Not only am I not one to shy away from books with complicated, ambiguous—even bad—endings, I tend to gravitate towards them. After all, life is messy, and stories can provide insight, comfort, communion, and a way to navigate its inherent thorniness. But lately, I need some levity. There can still be a villain, but not an invisible one, please. Give me an unmistakable scoundrel to rail against, and heroes to wholeheartedly root for. To that end I’m revisiting some classics that provide just that.


The Lord of the Rings by J.R.R. Tolkien

Lift yourselves from the doldrums with this epic tale of the heroic quest a humble hobbit undertakes to keep a powerful ring from the clutches of the Dark Lord. 


To Kill a Mockingbird by Harper Lee

Crusading lawyer fights injustice, his idealistic daughter fights with…well, most everything, and a creepy neighbor isn’t so creepy after all…. There’s a reason why this novel is so beloved.


Pride and Prejudice by Jane Austen

Is there a Jane Austen novel that doesn’t have a happy ending?
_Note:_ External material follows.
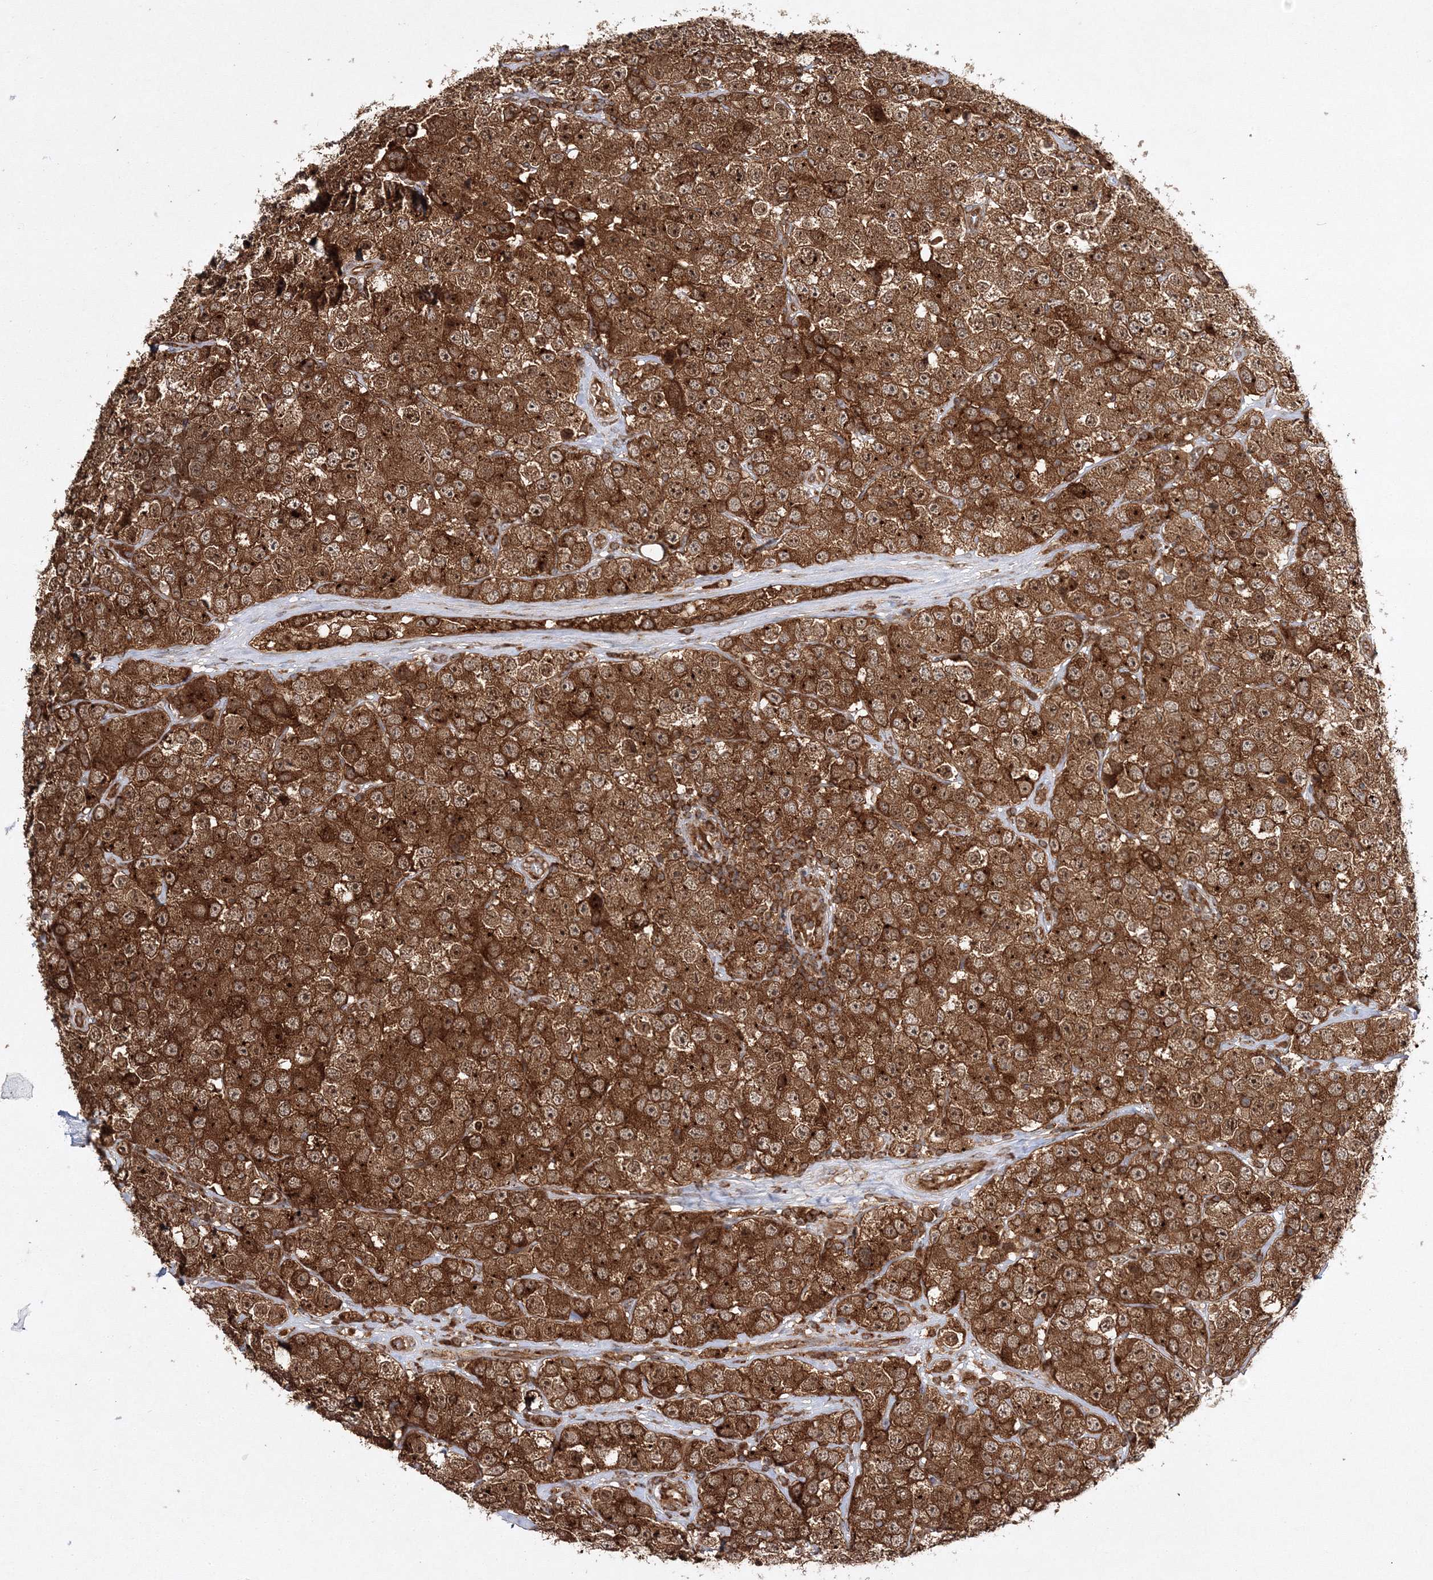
{"staining": {"intensity": "strong", "quantity": ">75%", "location": "cytoplasmic/membranous"}, "tissue": "testis cancer", "cell_type": "Tumor cells", "image_type": "cancer", "snomed": [{"axis": "morphology", "description": "Seminoma, NOS"}, {"axis": "topography", "description": "Testis"}], "caption": "Brown immunohistochemical staining in testis cancer exhibits strong cytoplasmic/membranous positivity in approximately >75% of tumor cells.", "gene": "WDR37", "patient": {"sex": "male", "age": 28}}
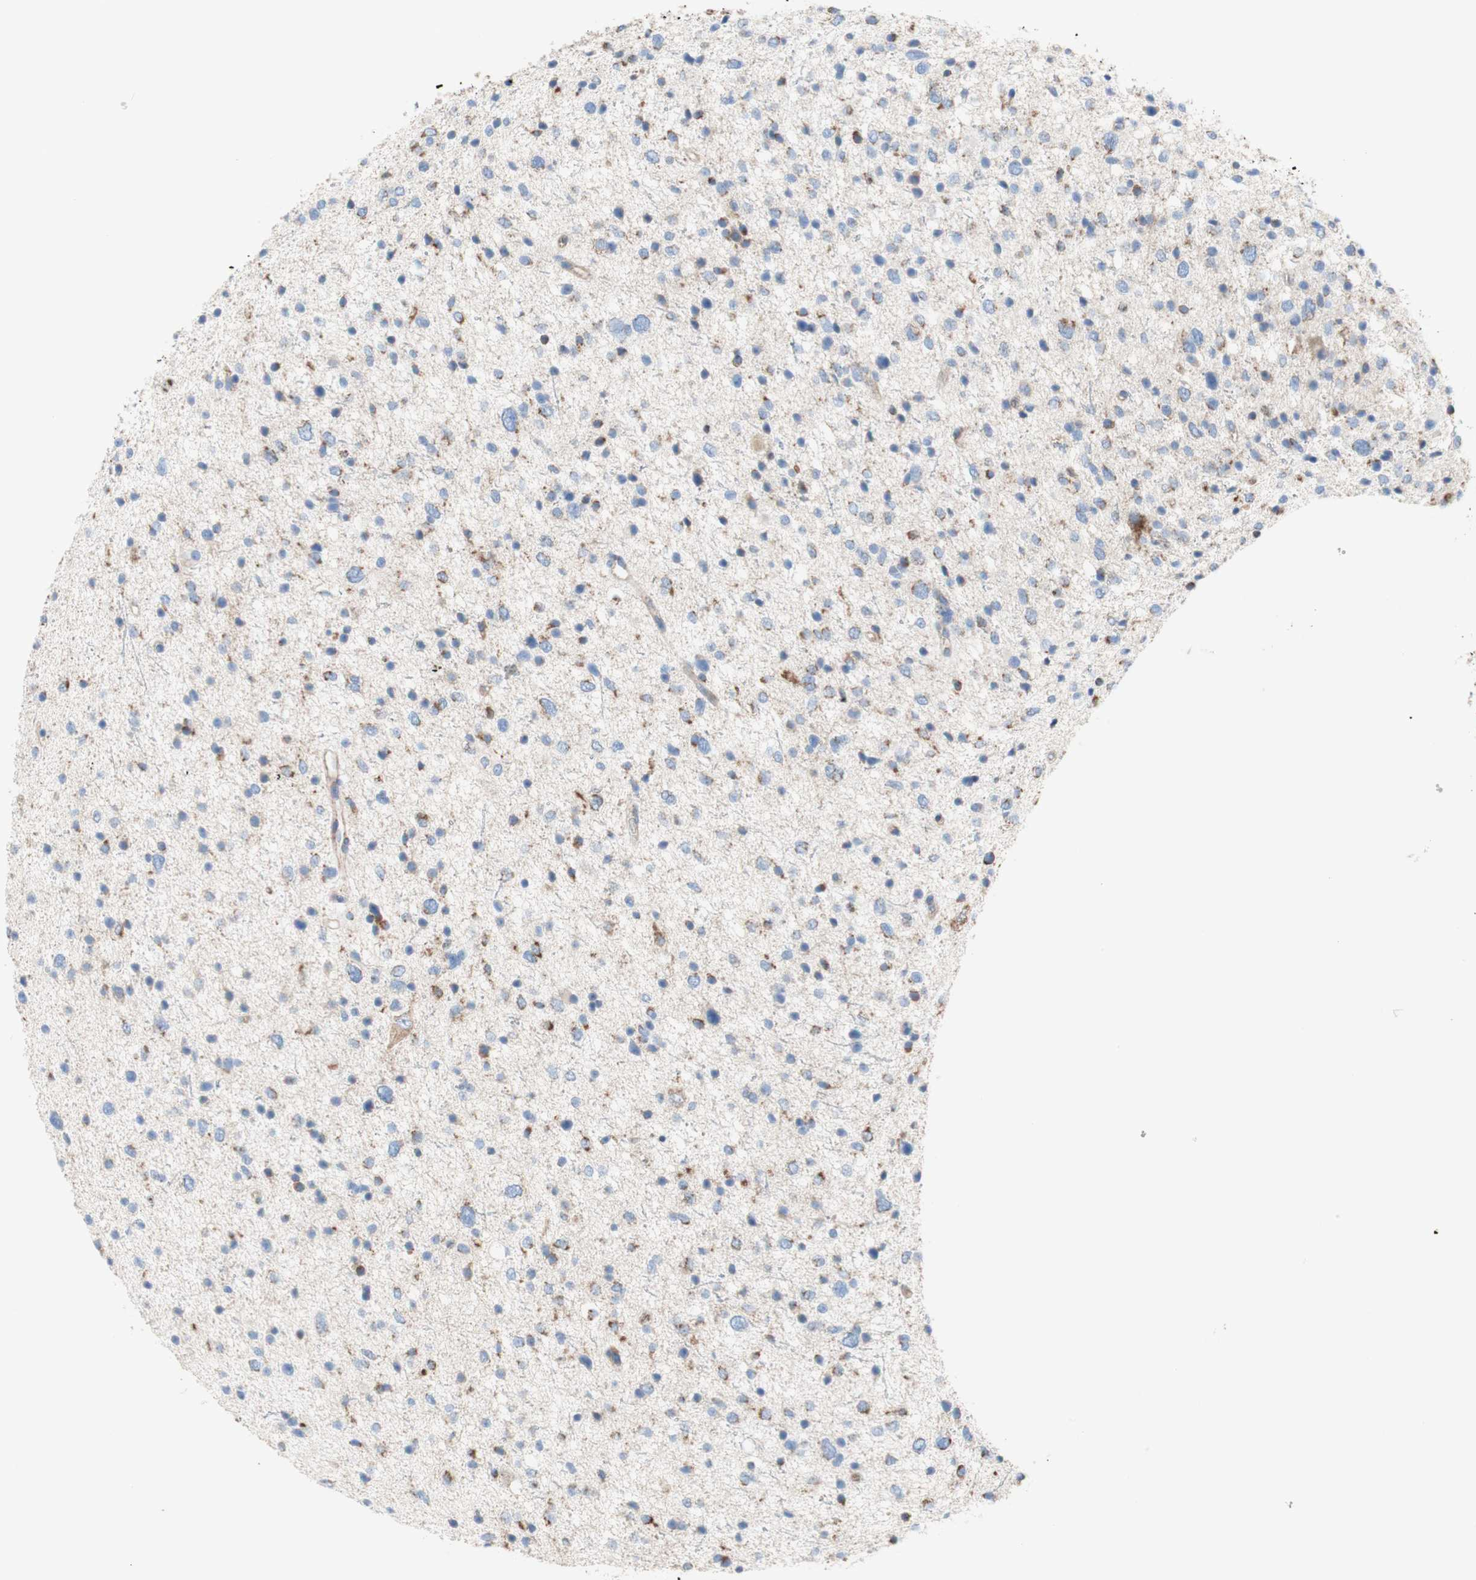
{"staining": {"intensity": "moderate", "quantity": "25%-75%", "location": "cytoplasmic/membranous"}, "tissue": "glioma", "cell_type": "Tumor cells", "image_type": "cancer", "snomed": [{"axis": "morphology", "description": "Glioma, malignant, Low grade"}, {"axis": "topography", "description": "Brain"}], "caption": "Malignant glioma (low-grade) stained with DAB IHC shows medium levels of moderate cytoplasmic/membranous staining in approximately 25%-75% of tumor cells.", "gene": "SDHB", "patient": {"sex": "female", "age": 37}}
Regardless, you might as well begin with one of the most famous love stories of all time.


The Odyssey by Homer

Greek tragedy is like a literary soap opera and this famous poem has all the ingredients of a dishy one: You’ve got ruin, revenge, and also love and loyalty as evidenced by one of the most hard-won reunions in literary history.


Jane Eyre by Charlotte Brontë

OK sure, much of Ms. Eyre’s life is a series of (sometimes very) unfortunate events, and the object of her affections isn’t always easy for the reader to even like, but there is something very satisfying about the outcome of their bumpy romantic road.